The challenge was launched on Thursday in the presence of Health Minister Godfrey Farrugia at the Renal Unit, which has received millions of euros worth of equipment and services from the previous 15 editions, including kidney machines, air-conditioning for the unit, a haemodialysis reverse osmosis plant, LCD screens for the patients, the services of a dietician and a van to facilitate the provision of evening dialysis services.
Dr Farrugia thanked the Foundation for its success in raising money for the Renal Unit for the benefit of all the renal patients and their families.
The LifeCycle Foundation also donated €70,000 to the Research Innovation and Development Trust (RIDT) set up through the University of Malta, which will be used to support a research programme into renal failure and its possible prevention. Only a few of the 760 charities in Malta raise money for research so this donation is a real breakthrough.
“This donation marks the beginning of a long-term collaboration between the RIDT and LifeCycle (Malta) Foundation. It is uplifting to see local charities acknowledging and supporting research.” Wilfred Kenely, the chief executive officer of the University’s RIDT said. A working group will be set up to work on the terms of this collaboration.

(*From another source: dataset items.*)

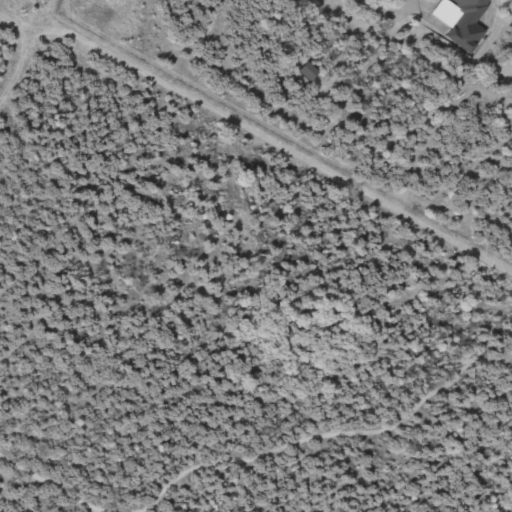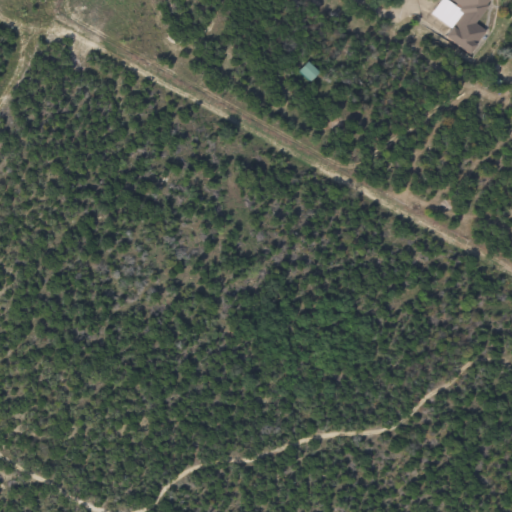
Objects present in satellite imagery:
road: (368, 7)
building: (460, 22)
building: (461, 22)
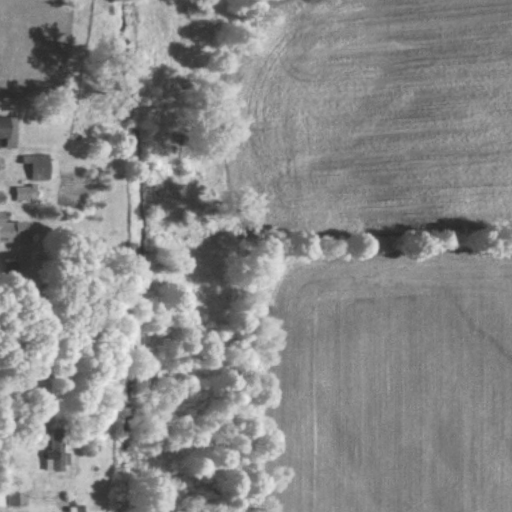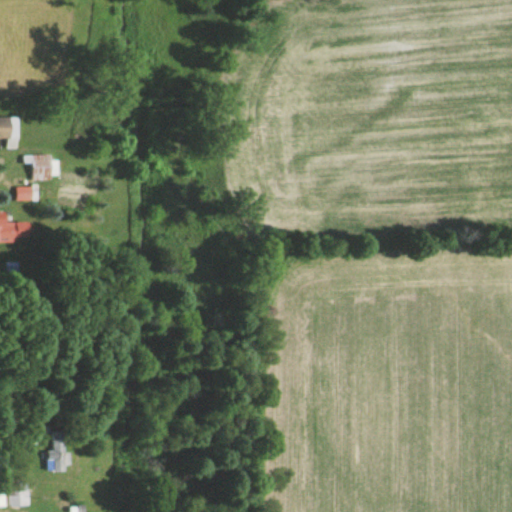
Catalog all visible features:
building: (7, 134)
building: (37, 168)
building: (20, 196)
building: (12, 233)
building: (53, 457)
building: (12, 496)
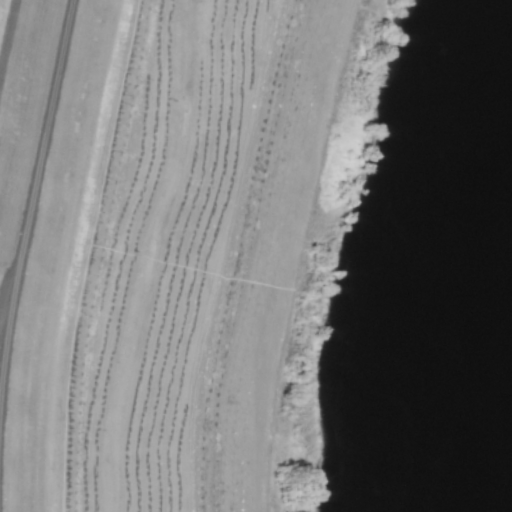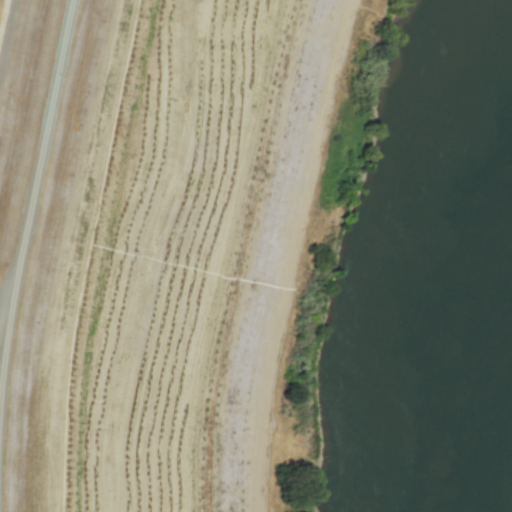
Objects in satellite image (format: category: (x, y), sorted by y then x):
road: (283, 254)
river: (480, 347)
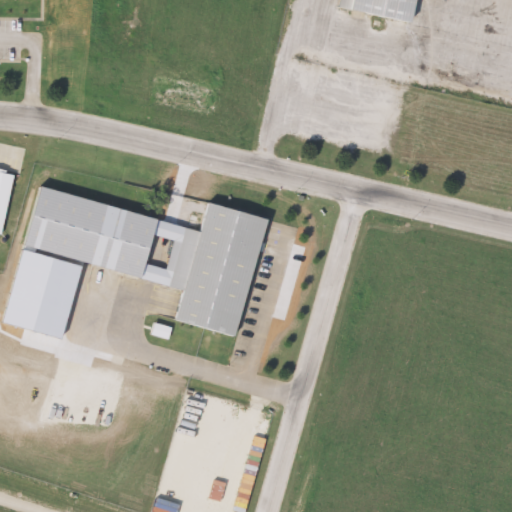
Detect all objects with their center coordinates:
building: (379, 9)
road: (33, 62)
road: (256, 164)
building: (222, 269)
building: (223, 270)
road: (252, 335)
road: (308, 348)
road: (162, 355)
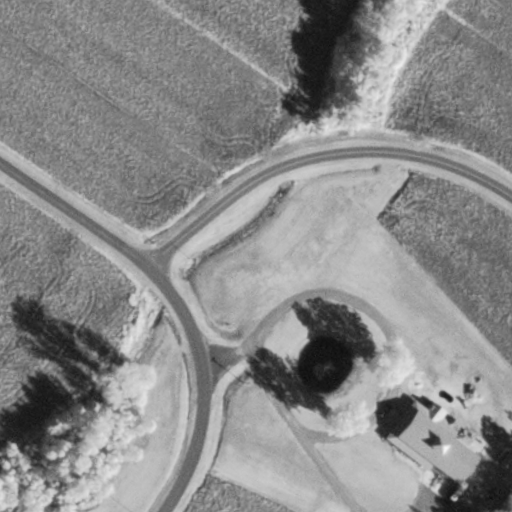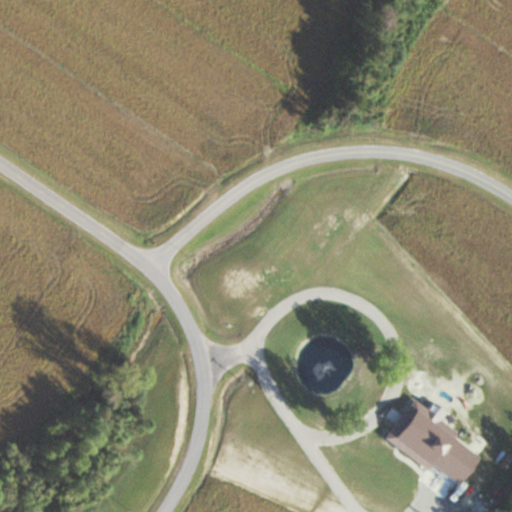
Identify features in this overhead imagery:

The Challenge is once again being sponsored by the integrated speciality pharmaceutical company, Actavis which last year donated €20,000, will this year be donating over €20,000.
The challenge is ranked as one of the hardest in the world. The route is gruelling – with cyclists doing an average of over 200km each and every day, across terrain chosen specifically for its difficulty.
Each participant has to raise a set amount of money before they are allowed to participate, which they do through a mixture of corporate sponsorships and fundraising events. These have to be organised in between several hours of training every day as well as home and work commitments.
By the time they leave in September, the cyclists will have been doing eight hours of training a day in preparation for the average 200km they will have to do every day during the challenge.